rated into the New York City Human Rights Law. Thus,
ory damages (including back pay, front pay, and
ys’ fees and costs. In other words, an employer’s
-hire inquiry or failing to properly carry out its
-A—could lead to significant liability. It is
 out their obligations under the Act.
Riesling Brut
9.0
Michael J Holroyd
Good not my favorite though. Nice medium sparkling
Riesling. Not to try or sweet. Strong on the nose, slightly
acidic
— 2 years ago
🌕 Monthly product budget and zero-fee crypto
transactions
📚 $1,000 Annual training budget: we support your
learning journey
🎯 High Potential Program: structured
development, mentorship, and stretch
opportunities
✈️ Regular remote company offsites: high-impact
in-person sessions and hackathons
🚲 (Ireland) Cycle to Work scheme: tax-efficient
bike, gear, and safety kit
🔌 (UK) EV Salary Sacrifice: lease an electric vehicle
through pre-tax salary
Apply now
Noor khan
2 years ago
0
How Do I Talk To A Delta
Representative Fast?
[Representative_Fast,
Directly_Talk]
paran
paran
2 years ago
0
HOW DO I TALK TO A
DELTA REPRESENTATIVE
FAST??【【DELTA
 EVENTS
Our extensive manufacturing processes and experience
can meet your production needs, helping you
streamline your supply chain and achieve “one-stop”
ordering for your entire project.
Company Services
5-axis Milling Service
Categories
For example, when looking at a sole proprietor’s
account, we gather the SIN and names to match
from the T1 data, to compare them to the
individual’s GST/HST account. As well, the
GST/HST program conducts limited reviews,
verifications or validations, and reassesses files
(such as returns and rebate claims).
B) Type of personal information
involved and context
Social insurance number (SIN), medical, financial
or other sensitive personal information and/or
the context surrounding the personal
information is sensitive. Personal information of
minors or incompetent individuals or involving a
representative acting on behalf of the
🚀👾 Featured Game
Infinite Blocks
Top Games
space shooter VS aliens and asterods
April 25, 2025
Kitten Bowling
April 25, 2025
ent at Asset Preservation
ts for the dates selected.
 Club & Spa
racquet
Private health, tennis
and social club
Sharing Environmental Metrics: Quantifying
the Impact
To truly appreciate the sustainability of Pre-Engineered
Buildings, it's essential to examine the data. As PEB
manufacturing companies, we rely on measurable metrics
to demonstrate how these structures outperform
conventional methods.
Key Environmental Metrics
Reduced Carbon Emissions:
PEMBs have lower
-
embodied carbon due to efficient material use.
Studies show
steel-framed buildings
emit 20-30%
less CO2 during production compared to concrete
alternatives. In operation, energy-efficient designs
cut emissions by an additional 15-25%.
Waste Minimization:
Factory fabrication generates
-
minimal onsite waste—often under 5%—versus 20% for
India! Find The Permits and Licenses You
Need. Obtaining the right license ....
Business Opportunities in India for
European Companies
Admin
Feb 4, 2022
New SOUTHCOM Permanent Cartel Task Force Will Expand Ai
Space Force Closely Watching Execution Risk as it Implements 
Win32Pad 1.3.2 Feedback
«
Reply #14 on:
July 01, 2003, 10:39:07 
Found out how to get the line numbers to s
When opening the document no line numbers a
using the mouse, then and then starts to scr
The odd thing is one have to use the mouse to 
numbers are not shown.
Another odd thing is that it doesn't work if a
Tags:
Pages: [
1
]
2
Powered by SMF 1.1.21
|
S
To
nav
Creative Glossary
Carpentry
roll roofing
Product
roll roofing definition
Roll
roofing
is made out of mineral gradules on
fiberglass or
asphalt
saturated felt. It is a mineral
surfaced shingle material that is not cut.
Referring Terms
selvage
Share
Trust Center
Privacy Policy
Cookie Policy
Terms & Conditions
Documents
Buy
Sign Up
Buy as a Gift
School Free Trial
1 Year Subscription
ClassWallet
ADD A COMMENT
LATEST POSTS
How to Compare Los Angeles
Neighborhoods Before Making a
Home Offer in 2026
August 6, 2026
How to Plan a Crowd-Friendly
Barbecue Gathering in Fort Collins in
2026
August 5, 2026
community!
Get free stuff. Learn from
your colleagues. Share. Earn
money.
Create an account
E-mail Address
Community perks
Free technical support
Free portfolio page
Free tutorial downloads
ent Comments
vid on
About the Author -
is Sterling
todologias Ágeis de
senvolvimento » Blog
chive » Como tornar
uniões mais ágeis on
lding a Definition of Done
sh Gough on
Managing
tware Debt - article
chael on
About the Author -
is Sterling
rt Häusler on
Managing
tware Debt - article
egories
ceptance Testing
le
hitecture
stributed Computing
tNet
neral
----
## Aim of the exercise
Could you write out exactly the lines above, starting at the first one and ending with the line that has "and zero-fee crypto"?

## Answer to this exercise
rated into the New York City Human Rights Law. Thus,
ory damages (including back pay, front pay, and
ys’ fees and costs. In other words, an employer’s
-hire inquiry or failing to properly carry out its
-A—could lead to significant liability. It is
 out their obligations under the Act.
Riesling Brut
9.0
Michael J Holroyd
Good not my favorite though. Nice medium sparkling
Riesling. Not to try or sweet. Strong on the nose, slightly
acidic
— 2 years ago
🌕 Monthly product budget and zero-fee crypto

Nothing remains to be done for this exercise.